▶ **Text shown**
7. RELEASE. Except for Associate's specific contractual rights and benefits under this Agreement and except as prohibited by law, Associate hereby releases, acquits, quitclaims, and discharges the Bank, any subsidiaries or affiliates of the Bank, including but not limited to BancShares, and their respective successors and assigns, and the shareholders, directors, officers, associates, employees, agents, attorneys, benefit plans, and plan administrators of all of said entities, and their respective successors and assigns (collectively, the "Releasees"), of and from any and all actions, causes of action, claims, demands, damages, costs (including reasonable attorneys'
fees), loss of services, expenses, and compensation, and for all consequential, compensatory, actual, punitive, or liquidated damages, known or unknown, including those under the Age Discrimination in Employment Act, 29 U.S.C. § 621 et seq., on account of, or in any way arising from the employment or any other relationship between Associate and the Bank, and any and all collateral matters pertaining thereto, whether directly, indirectly, or in any way connected with any Releasee. As part of the consideration for this Agreement, Associate agrees that, to the extent permitted by law and subject to the limitations set forth in Paragraph 8, neither Associate nor any of Associate's heirs, legal representatives, or assigns will make or file any claim, charge, or lawsuit, or cooperate voluntarily in any investigation, lawsuit, or legal or administrative proceeding by any individual, entity, or agency, against or involving any Releasee, for or on account of any claim Associate may have or may have had against any Releasee in connection with Associate's employment or any other relationship with the Bank, the matters referenced above, and/or the cessation of Associate's employment with the Bank.

▶ **Listed entries**
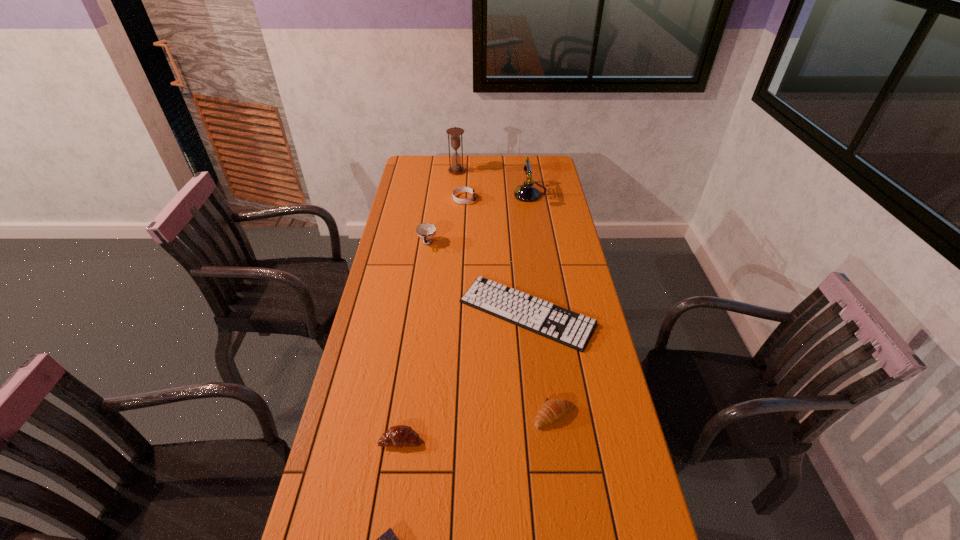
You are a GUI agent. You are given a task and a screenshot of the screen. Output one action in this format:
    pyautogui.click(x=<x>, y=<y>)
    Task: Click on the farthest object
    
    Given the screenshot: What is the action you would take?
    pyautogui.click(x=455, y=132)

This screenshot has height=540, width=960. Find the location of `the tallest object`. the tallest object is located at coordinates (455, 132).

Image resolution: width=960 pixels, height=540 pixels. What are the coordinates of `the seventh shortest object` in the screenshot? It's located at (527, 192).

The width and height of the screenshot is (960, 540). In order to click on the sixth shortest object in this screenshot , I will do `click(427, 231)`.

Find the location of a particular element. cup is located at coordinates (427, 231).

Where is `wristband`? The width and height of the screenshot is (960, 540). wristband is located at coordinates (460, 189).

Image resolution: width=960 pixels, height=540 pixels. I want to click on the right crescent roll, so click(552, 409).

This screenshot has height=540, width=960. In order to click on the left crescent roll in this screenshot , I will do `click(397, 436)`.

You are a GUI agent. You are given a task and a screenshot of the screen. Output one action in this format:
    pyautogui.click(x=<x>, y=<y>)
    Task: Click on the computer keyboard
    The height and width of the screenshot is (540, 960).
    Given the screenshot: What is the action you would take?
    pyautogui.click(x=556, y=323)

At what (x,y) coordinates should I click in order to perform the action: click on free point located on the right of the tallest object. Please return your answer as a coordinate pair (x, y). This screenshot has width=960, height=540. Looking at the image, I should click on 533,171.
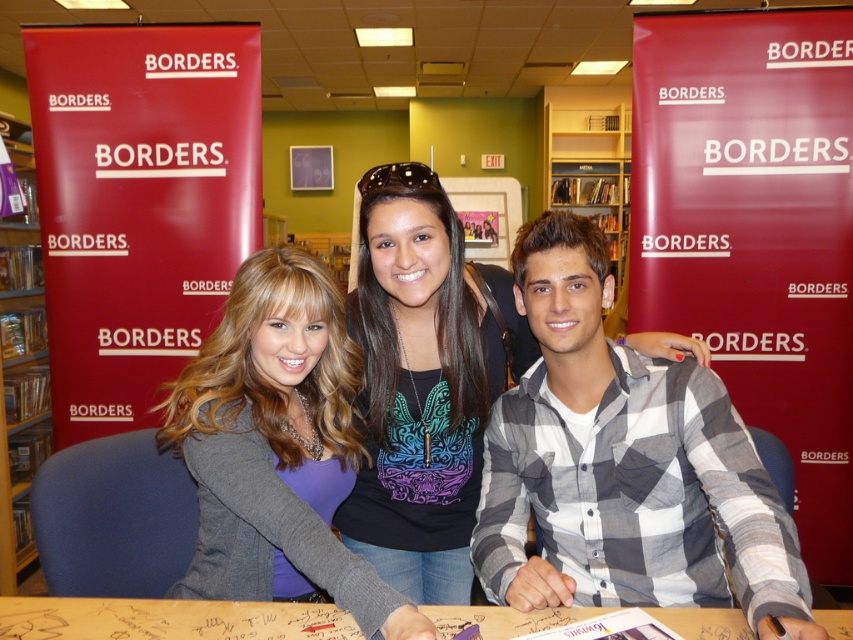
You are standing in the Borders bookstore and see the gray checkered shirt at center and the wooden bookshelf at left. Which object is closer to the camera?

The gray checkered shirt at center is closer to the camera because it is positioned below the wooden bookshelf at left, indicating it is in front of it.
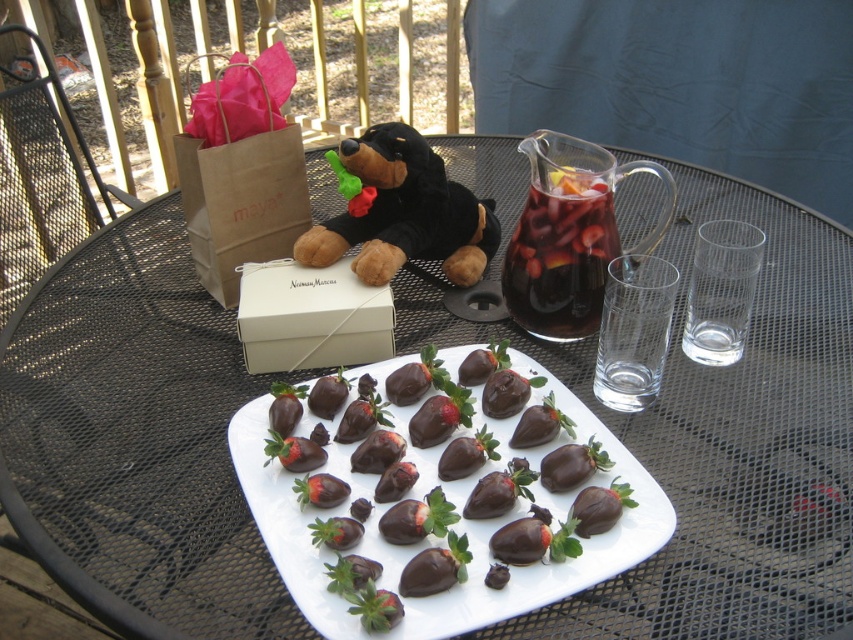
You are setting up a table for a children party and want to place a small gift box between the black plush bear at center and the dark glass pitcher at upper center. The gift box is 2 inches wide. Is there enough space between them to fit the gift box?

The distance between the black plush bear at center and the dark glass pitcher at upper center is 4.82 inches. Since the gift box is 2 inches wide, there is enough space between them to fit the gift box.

* * *

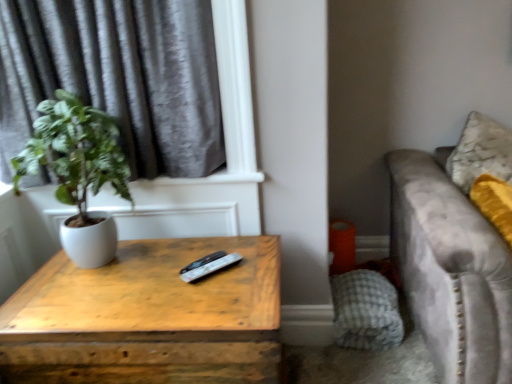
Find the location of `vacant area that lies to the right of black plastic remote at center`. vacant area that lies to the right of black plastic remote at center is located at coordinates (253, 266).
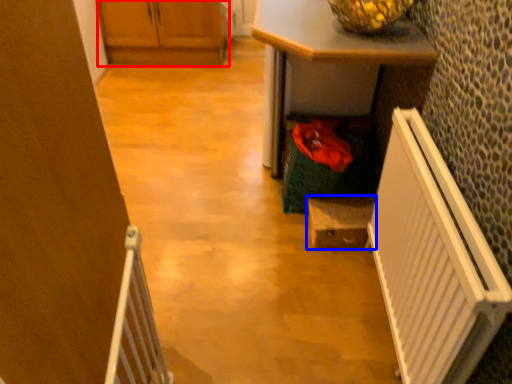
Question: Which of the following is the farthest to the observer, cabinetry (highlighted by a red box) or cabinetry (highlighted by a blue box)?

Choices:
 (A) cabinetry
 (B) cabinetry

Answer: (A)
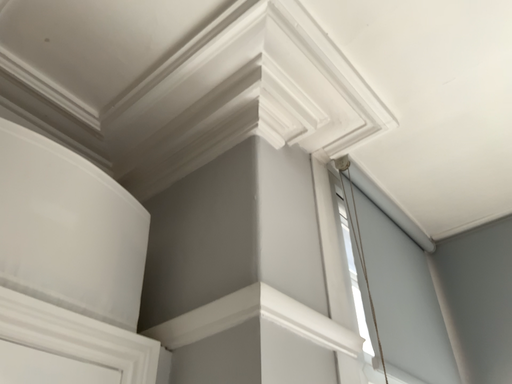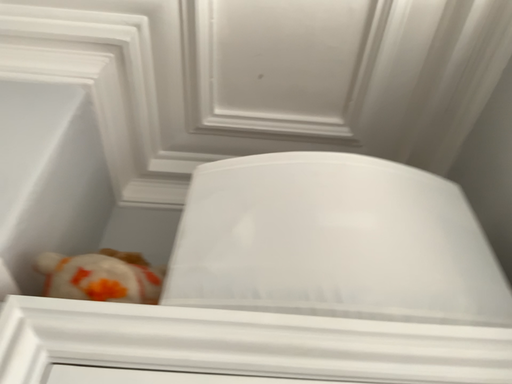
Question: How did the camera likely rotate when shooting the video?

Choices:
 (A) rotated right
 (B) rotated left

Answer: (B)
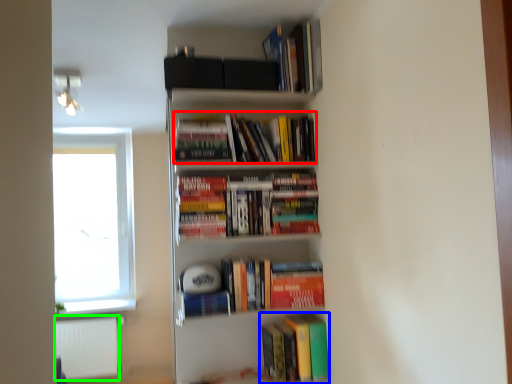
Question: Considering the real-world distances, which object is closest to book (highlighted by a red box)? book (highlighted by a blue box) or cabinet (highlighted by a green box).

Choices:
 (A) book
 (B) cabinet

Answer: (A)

▶ **Brief 1**
Answer from the release clause, one line per question:
(a) Which Bank affiliate is named on its own among the Releasees?
(b) Which federal law does the clause name?
(c) Which paragraph sets limits on the promise not to file claims?
▶ **Brief 2**
Using the release clause, explain why the Associate agrees not to file any claim, charge, or lawsuit against a Releasee.

▶ **Exercise answer 1**
(a) BancShares
(b) The Age Discrimination in Employment Act, 29 U.S.C. § 621 et seq.
(c) Paragraph 8

▶ **Exercise answer 2**
The Associate makes this promise as part of the consideration for the Agreement. The promise holds only to the extent the law permits and is subject to the limits in Paragraph 8.